> _Work task 1_
List every author surname cited in the passage on the spider-web windlass mechanism.
> _Work task 2_
Retype the passage on the spider-web windlass mechanism verbatim, from "It is our understanding" up to and including "lifetime of the web.".

> _Excerpt to read_
↓↓↓
It is our understanding that the windlass mechanism has been evolved to protect the structural integrity of the web. Indeed, during buffering, for instance from the wind, local compression may occur in some capture threads. In the result of compression were sagging or global buckling, these threads would adhere to each other and annihilate the stickiness of the spider web. Thus self-tension is a necessary feature for a dense and effective trap, and largely extends the lifetime of the web.
Furthermore, the existence of the windlass mechanism allows the spider to reach extreme mechanical abilities. The windlass mechanism constitutes a thread reserve in each coil, that can extend a great deal and offer very high extensibility to the whole web, on a global scale as well as on a local scale.
This is linked to the auto-hunting electrostatic effect discussed in section 1.1 (Ortega and Dudley, 2013; Vollrath and Edmonds, 2013). The very high contrast of rigidity, from quasi-null to tens of MPa, is unique and highly contributes to the overall performance of the web, by offering a controlled combination of strength and extensibility. A regular network of radial threads (stiff and not extensible) and capture threads (soft and extensible) makes for an effective and resistant trap. The effective mechanical performances are described by the damping and fracture energy of the web, as explained below.
↑↑↑
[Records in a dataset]
↓↓↓
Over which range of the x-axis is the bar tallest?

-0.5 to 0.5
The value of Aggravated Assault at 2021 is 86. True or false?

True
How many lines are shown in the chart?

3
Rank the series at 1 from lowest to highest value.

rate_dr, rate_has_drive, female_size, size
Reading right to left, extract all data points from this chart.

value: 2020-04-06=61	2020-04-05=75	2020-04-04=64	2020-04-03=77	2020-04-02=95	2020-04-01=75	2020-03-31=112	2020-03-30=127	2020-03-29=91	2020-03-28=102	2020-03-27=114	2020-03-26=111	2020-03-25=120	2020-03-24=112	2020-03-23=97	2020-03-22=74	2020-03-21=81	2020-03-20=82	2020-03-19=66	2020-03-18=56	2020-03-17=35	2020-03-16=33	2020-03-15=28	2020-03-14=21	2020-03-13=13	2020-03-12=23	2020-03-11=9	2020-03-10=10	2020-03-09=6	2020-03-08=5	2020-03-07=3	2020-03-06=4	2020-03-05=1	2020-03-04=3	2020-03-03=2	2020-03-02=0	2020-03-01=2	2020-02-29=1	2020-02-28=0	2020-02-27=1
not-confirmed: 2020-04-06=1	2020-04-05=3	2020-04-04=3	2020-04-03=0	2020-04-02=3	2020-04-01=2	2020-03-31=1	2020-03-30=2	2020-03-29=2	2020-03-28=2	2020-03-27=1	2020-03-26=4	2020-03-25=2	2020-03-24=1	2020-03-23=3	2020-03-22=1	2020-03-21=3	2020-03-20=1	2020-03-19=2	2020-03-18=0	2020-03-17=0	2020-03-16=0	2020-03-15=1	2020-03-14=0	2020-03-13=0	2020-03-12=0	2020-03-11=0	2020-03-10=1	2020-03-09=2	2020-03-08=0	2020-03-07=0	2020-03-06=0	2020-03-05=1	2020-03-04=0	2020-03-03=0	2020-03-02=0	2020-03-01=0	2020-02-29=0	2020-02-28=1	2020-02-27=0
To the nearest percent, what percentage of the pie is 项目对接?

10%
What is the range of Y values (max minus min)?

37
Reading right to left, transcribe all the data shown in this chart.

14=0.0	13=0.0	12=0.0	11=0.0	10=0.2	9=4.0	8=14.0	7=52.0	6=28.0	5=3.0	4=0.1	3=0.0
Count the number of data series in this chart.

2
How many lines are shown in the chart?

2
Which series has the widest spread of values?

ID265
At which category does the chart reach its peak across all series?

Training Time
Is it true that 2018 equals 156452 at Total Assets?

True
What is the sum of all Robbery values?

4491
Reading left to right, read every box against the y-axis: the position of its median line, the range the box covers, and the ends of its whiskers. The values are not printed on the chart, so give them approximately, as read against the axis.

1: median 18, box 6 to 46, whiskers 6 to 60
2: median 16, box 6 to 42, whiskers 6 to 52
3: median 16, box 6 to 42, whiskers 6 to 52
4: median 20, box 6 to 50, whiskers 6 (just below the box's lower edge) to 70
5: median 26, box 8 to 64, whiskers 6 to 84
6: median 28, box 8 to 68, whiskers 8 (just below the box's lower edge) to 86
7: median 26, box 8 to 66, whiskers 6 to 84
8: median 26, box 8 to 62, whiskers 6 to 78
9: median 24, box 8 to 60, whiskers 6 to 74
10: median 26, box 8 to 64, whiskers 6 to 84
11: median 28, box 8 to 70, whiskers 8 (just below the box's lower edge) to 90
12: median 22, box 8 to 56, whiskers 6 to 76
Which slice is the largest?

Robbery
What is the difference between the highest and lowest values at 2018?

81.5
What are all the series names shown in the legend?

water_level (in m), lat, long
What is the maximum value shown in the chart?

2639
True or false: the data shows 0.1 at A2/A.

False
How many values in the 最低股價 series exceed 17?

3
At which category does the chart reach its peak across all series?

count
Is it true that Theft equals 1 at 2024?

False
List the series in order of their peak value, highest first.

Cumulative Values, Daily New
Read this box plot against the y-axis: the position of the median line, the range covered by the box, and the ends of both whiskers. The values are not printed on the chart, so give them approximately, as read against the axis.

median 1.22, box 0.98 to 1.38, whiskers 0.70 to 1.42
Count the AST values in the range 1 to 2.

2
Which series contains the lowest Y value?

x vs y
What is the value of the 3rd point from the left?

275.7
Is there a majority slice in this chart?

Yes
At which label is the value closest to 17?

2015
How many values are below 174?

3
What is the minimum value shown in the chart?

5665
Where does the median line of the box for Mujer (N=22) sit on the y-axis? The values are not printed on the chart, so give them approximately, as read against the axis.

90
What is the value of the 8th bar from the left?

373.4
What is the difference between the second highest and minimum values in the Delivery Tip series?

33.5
↑↑↑
> _Exercise response 1_
Ortega, Dudley, Vollrath, Edmonds

> _Exercise response 2_
It is our understanding that the windlass mechanism has been evolved to protect the structural integrity of the web. Indeed, during buffering, for instance from the wind, local compression may occur in some capture threads. In the result of compression were sagging or global buckling, these threads would adhere to each other and annihilate the stickiness of the spider web. Thus self-tension is a necessary feature for a dense and effective trap, and largely extends the lifetime of the web.